═════ Passage shown

An Introduction To Jamaican Culture & Jamaican Traditions

The Caribbean island of Jamaica is known for its colourful culture and long list of traditions. Whether you’re booking a last-minute holiday or looking far into the future, it's time to add Jamaica to your list and experience Jamaican culture for yourself.

And if your trips already booked, you’ll definitely want to read up on Jamaican culture, from the music that makes the perfect beach playlist, to the **food **that you’ll love sampling while you’re there, like jerk chicken and other Caribbean recipes.

In Jamaica, there’s a rich culture waiting to be explored, and endless Jamaican traditions so check out our guide to the best things about Jamaican culture to ensure you don’t miss a thing!

Top elements of Jamaican culture

1. The language of Jamaica

When it comes to discovering facts about Jamaican culture, language is the first thing you might ask about.

Jamaican language is a wonderful manifestation of the melting pot of cultures that make up this island’s populace. The official language of the island is English, so you’ll have no problem communicating with local people if that's your native language. However, Jamaican residents have a distinctive linguistic style that you’ll likely have heard before.

══════════

Exercise prompt: Reproduce the portion of the Jamaican culture guide above starting at "Jamaican language is" and ending at "have heard before.".

═════ Data

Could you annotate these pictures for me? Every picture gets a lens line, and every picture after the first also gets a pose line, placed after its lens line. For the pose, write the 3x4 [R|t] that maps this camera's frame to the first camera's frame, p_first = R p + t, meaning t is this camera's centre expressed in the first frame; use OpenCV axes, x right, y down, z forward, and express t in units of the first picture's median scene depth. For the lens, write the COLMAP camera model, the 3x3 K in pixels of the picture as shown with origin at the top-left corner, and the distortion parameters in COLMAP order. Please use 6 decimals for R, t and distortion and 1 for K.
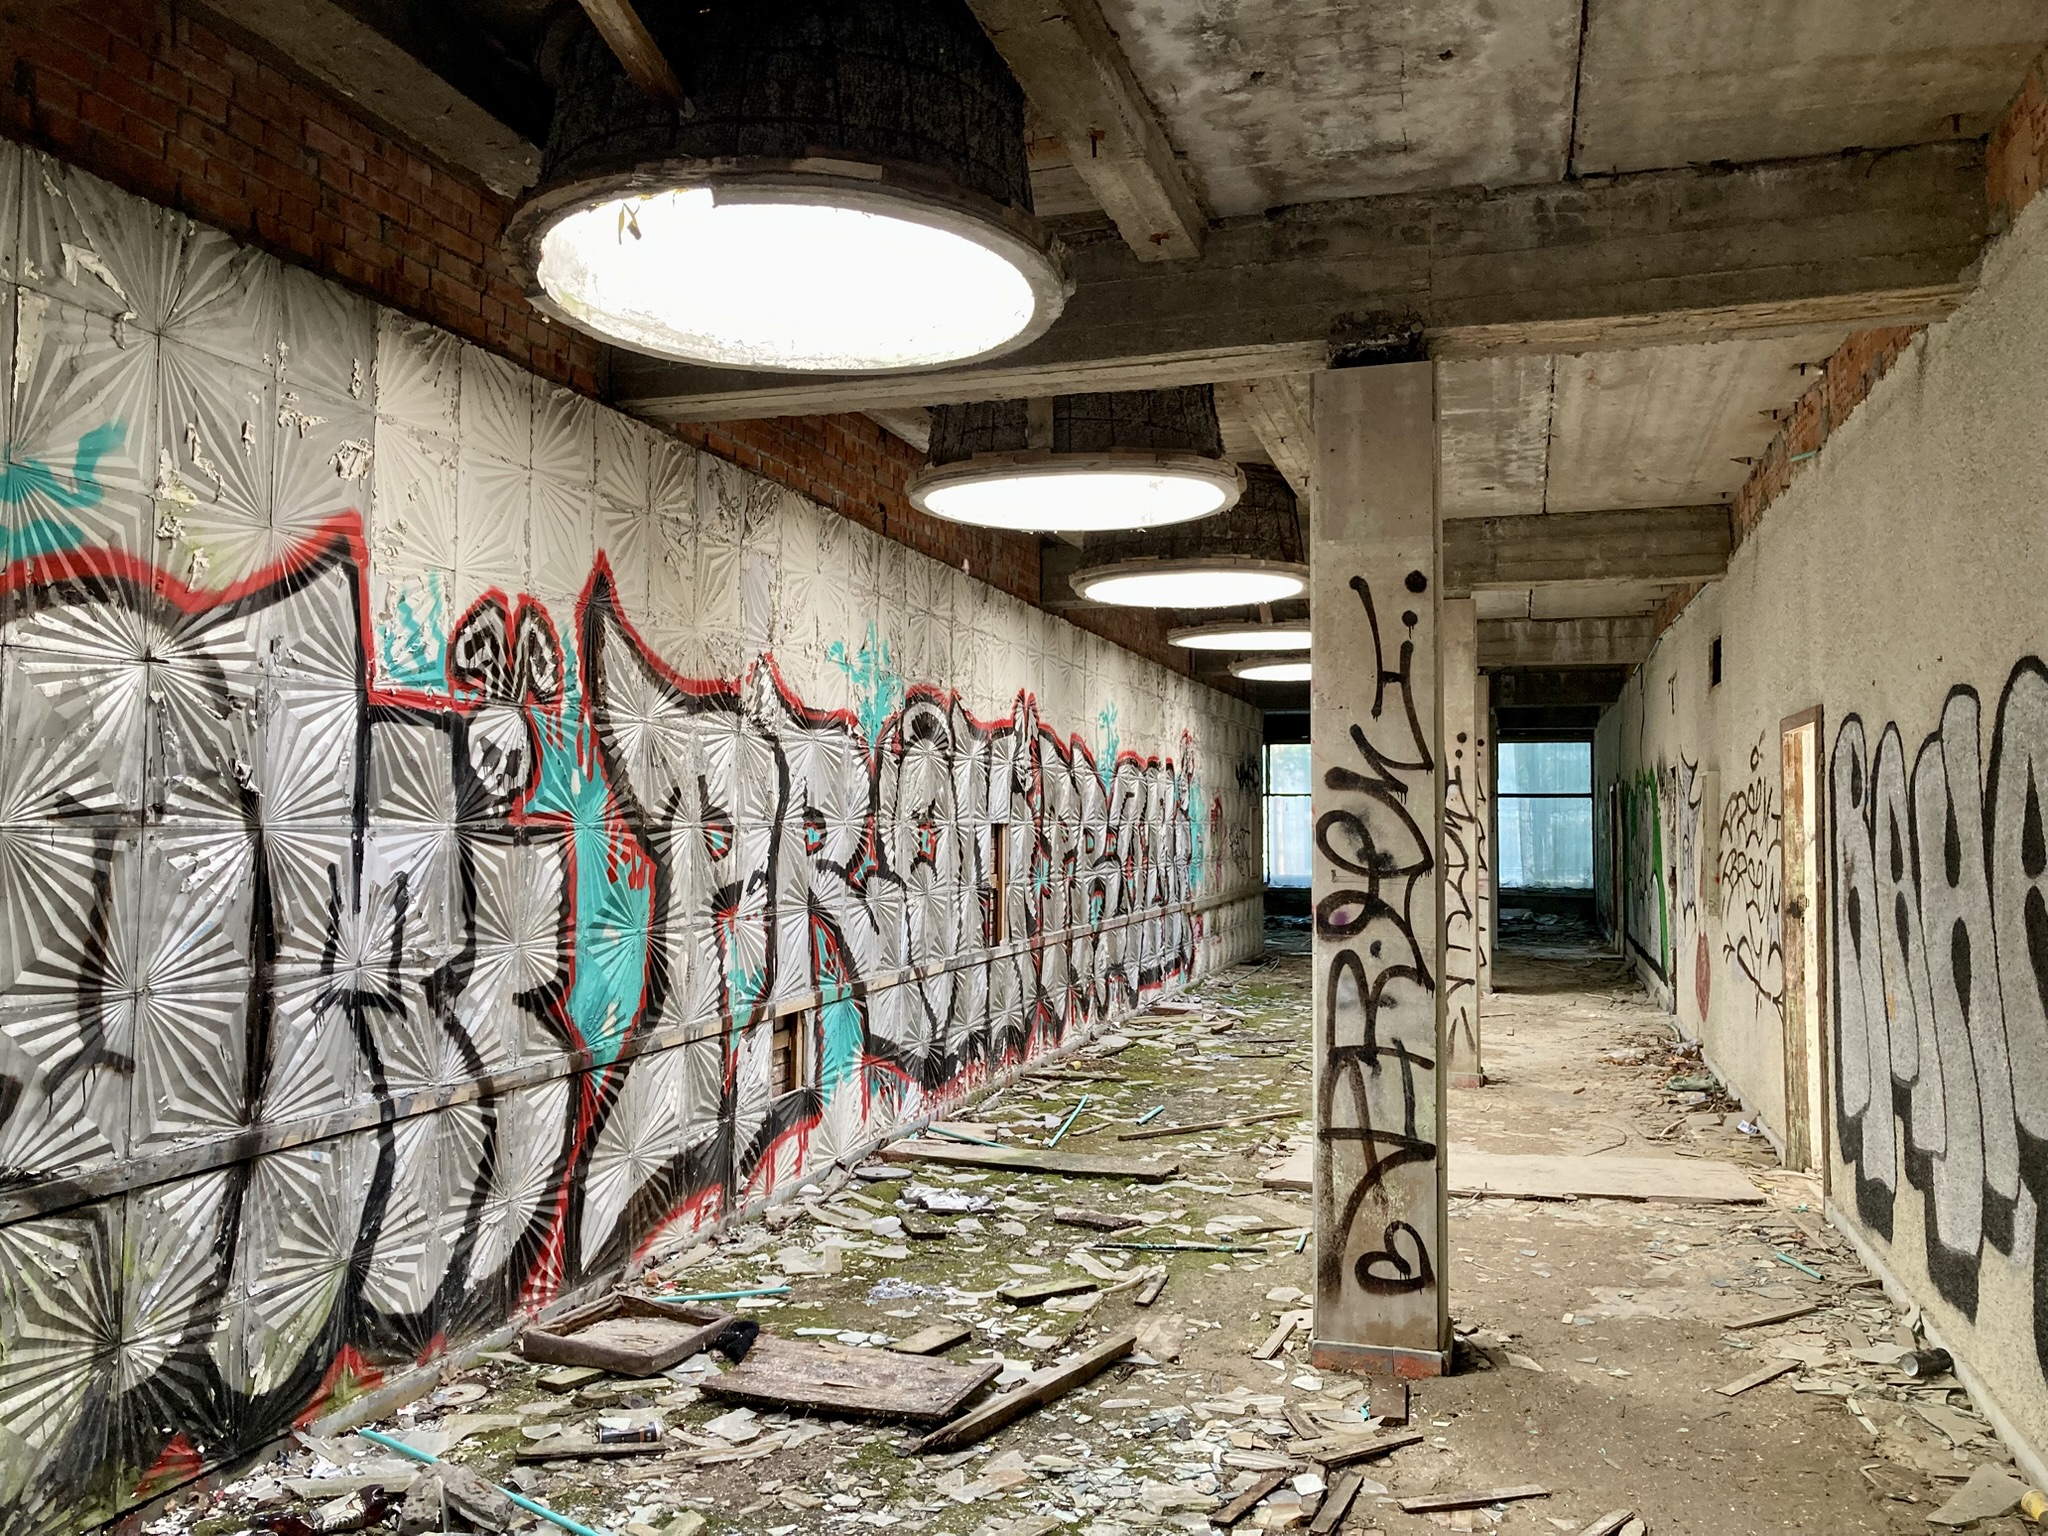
lens RADIAL K [[1659.6, 0, 1016.9], [0, 1659.6, 764.8], [0, 0, 1]] dist [0.018692, 0.002264]
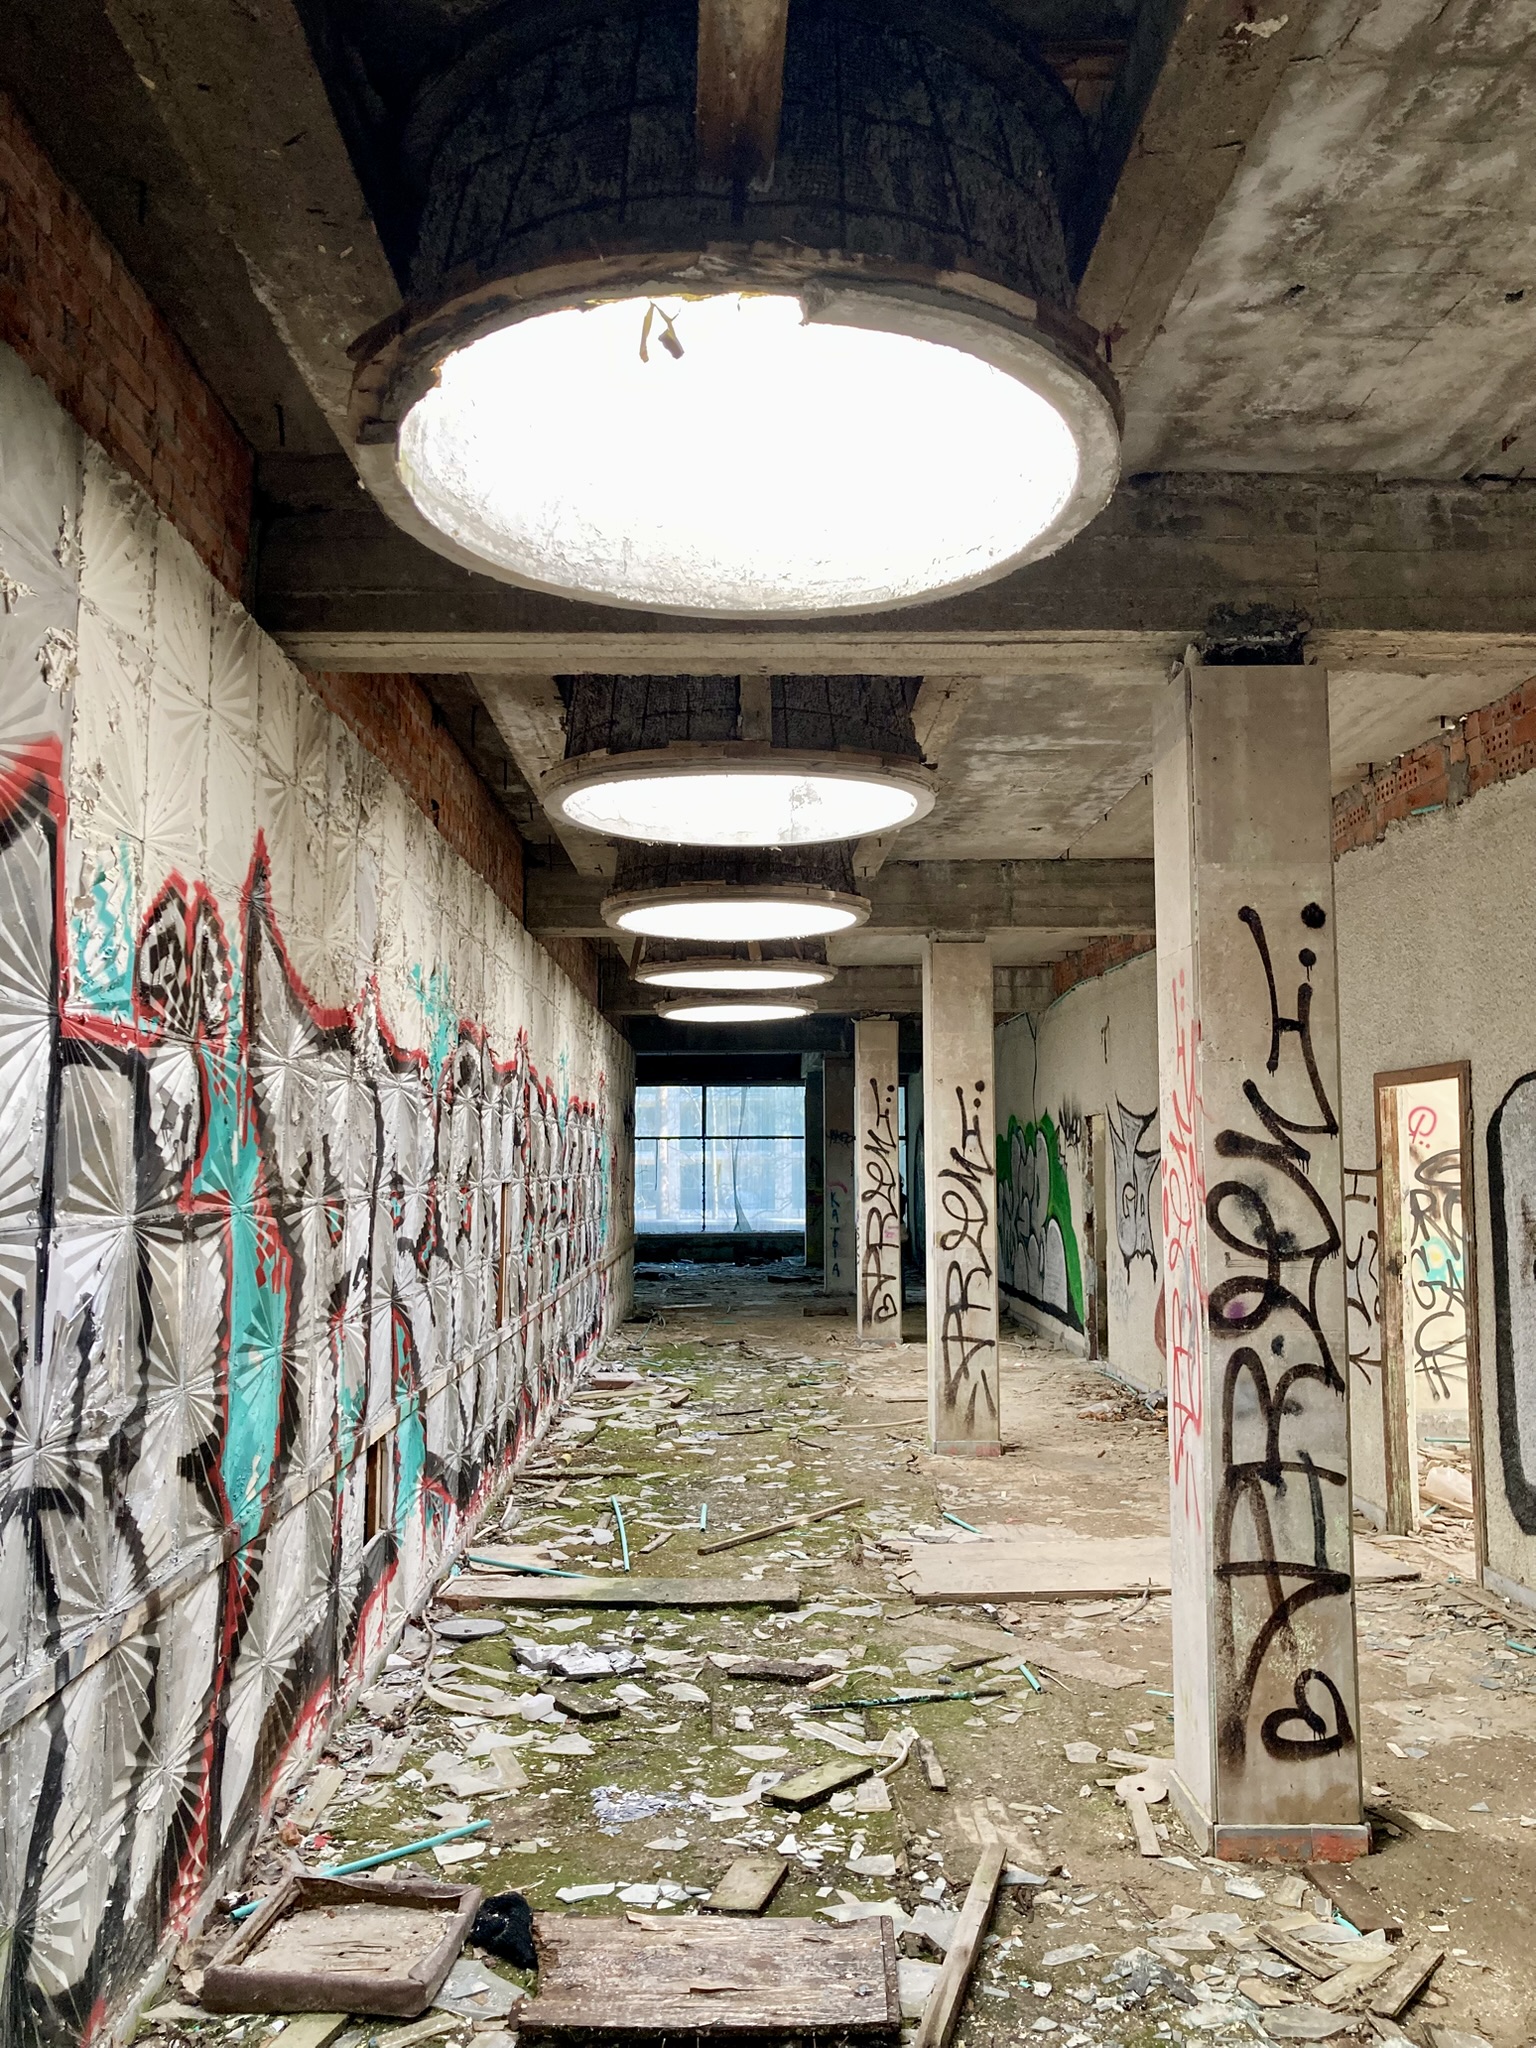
lens RADIAL K [[1659.6, 0, 771.9], [0, 1659.6, 1033.8], [0, 0, 1]] dist [0.018692, 0.002264]
pose [[0.948300, 0.018308, 0.316848, -0.294272], [-0.004986, 0.999071, -0.042808, -0.010034], [-0.317338, 0.039015, 0.947510, 0.264861]]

══════════

Answer space:
Jamaican language is a wonderful manifestation of the melting pot of cultures that make up this island’s populace. The official language of the island is English, so you’ll have no problem communicating with local people if that's your native language. However, Jamaican residents have a distinctive linguistic style that you’ll likely have heard before.